In 1892, Bjelke-Petersen opened a physical education institute in Hobart. He was subsequently engaged by the state Education Department to train teachers in a physical culture scheme intended to replace the existing system of military-style drills in Tasmanian state schools. His scheme "stressed the importance of breathing exercises, deportment drills, physical culture games, and rest between exercises". Bjelke-Petersen was also interested in anthropometry. In 1902 he conducted one of the first anthropometric surveys of Australian schoolchildren, a series of measurements of the physical attributes and racial origins of boys in Hobart. He concluded that "the bright pupil has fewest physical irregularities of growth, the dull pupils score slightly higher, while the criminal boys are leading by a long way [...] these lines indicate that the normal boy is likely to be the best boy morally".

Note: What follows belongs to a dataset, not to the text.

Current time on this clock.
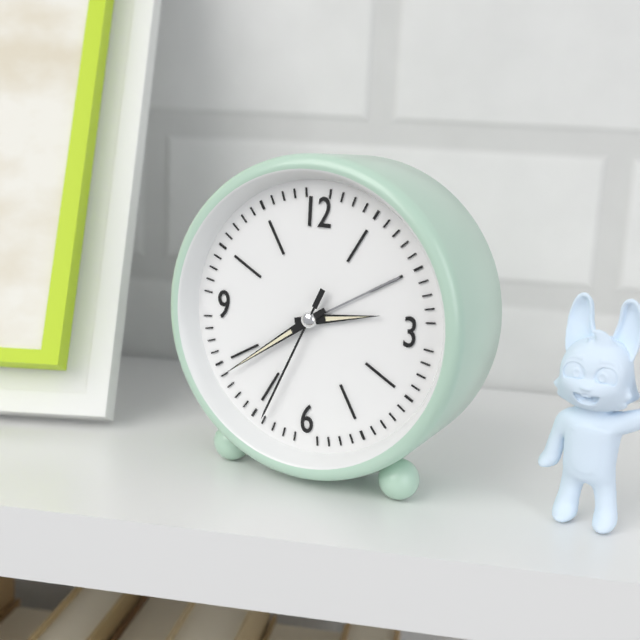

Bjelke-Petersen moved to Sydney in 1906 and with his brother Harald established a physical training institute, the Bjelke-Petersen School of Physical Culture. Their sister Marie ran the women's section in Hobart and helped popularise physical culture among women and girls, who would eventually become the main clientele. Another institute was opened in Melbourne in 1909 and their business grew substantially after World War I. Edward, Prince of Wales, used their facilities while on a visit to Australia in 1920, after which they claimed royal patronage in advertisements.

In 1923, Bjelke-Petersen and his brother sold their Melbourne business to Percy Pearce, where it became known as the Pearce Bjelke-Petersen Institute. They subsequently concentrated on their Sydney gymnasium on Elizabeth Street, and in the same year he claimed to have given instruction to more than 5,000 students in Sydney across nearly 100 schools. Their premises expanded to include "squash and basketball courts, [...] departments for remedial exercises, orthopaedic massage and electrical treatment". From the 1920s onwards, Bjelke-Petersen's institutes increasingly focused on women, with his physical culture system evolved into a form of dance-based aerobics nicknamed "physie". He was an advocate for women's fitness and opposed the use of restrictive garments like corsets. He retired from active participation in 1927 but remained a director of the institutes.

==Military service==
In 1911, Bjelke-Petersen was appointed by the Fisher government as director of a physical training scheme within the Department of Defence, despite objections that he was not a native-born citizen. He was given the honorary rank of lieutenant-colonel and continued the scheme until the outbreak of World War I in 1914, organising the training of instructors for cadets and schoolchildren within the Universal Training Scheme. Bjelke-Petersen resumed his involvement with the military in 1918 as an inspector of physical training. He was later an honorary consultant from 1920 to 1922.

==Personal life==
In 1933, Bjelke-Petersen married Dorothy Gertrude Leonie Henri, a theological college student who claimed descent from French nobility. The couple had a 30-year age difference, and had no children. His nephew Joh Bjelke-Petersen became premier of Queensland.

Bjelke-Petersen retired back to Tasmania where he was involved with the Pocket Testament League and Christian youth organisations. He was also involved with the creation of the Teachers' Christian Fellowship in Tasmania, modelled on a Danish organisation.

Bjelke-Petersen died on 23 May 1964 in Eaglehawk Neck, Tasmania, aged 92. In the 1980s, his widow asserted that the couple had been engaged as Australian spies in Europe in the mid-1930s, making use of Bjelke-Petersen's German language skills and "observing political developments, speaking to people in authority, concluding that war was, indeed, coming and reporting to the Australian authorities".